▶ [EXERCISE REQUIREMENTS]: Rewrite the data, substituting "three-dimensional box" for every occurrence of "3D cuboid" and changing nothing else. Leave out the pictures.
──────── PROVIDED RECORDS
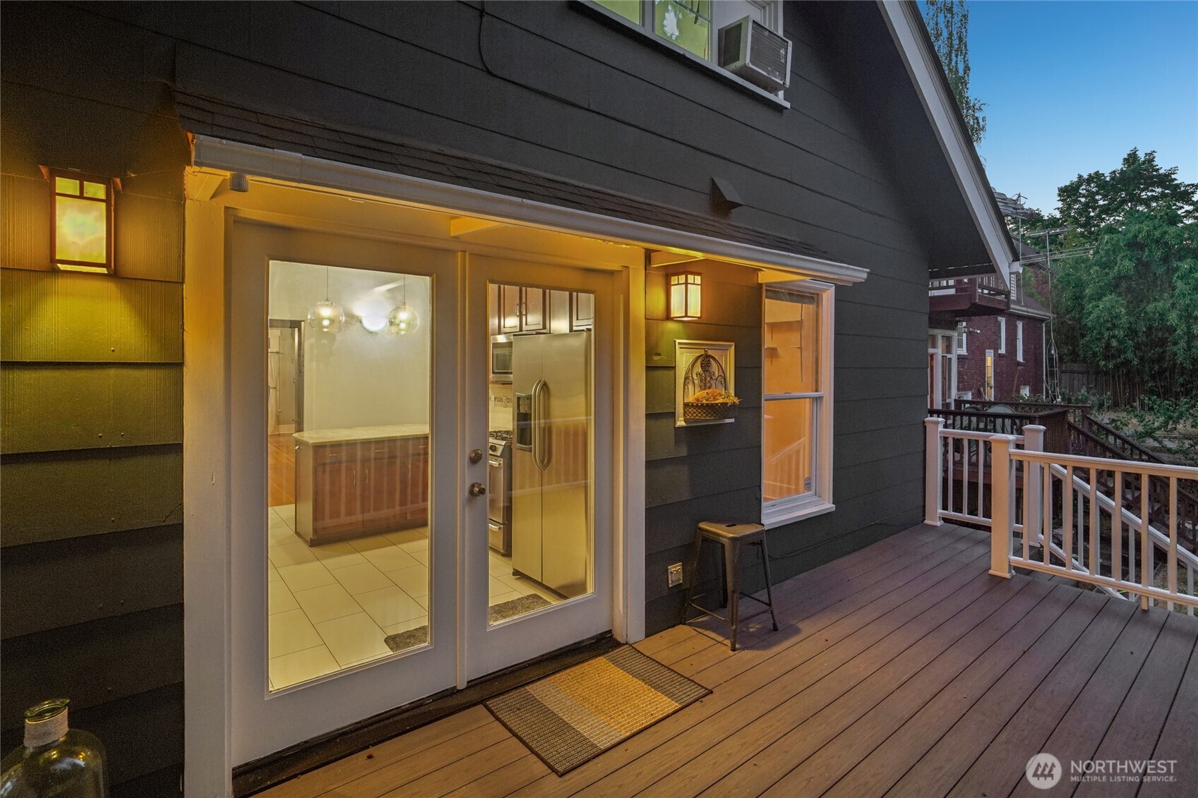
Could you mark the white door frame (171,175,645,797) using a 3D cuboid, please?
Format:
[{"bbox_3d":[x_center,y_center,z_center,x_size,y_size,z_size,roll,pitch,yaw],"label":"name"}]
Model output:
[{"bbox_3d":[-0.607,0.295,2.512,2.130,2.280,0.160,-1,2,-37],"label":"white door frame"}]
────────────────
▶ [RESPONSE]:
Could you mark the white door frame (171,175,645,797) using a three-dimensional box, please?
Format:
[{"bbox_3d":[x_center,y_center,z_center,x_size,y_size,z_size,roll,pitch,yaw],"label":"name"}]
Model output:
[{"bbox_3d":[-0.607,0.295,2.512,2.130,2.280,0.160,-1,2,-37],"label":"white door frame"}]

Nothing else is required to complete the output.